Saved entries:
--------------------------------
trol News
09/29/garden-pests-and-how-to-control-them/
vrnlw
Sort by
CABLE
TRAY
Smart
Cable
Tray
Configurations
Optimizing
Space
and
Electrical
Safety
--------------------------------
• _WHAT YOU SHOULD DO_:
Express every line of text in the records above as a JSON list of strings, one string per line. Leave out blank lines.

• _RESPONSE AREA_:
[
  "trol News",
  "09/29/garden-pests-and-how-to-control-them/",
  "vrnlw",
  "Sort by",
  "CABLE",
  "TRAY",
  "Smart",
  "Cable",
  "Tray",
  "Configurations",
  "Optimizing",
  "Space",
  "and",
  "Electrical",
  "Safety"
]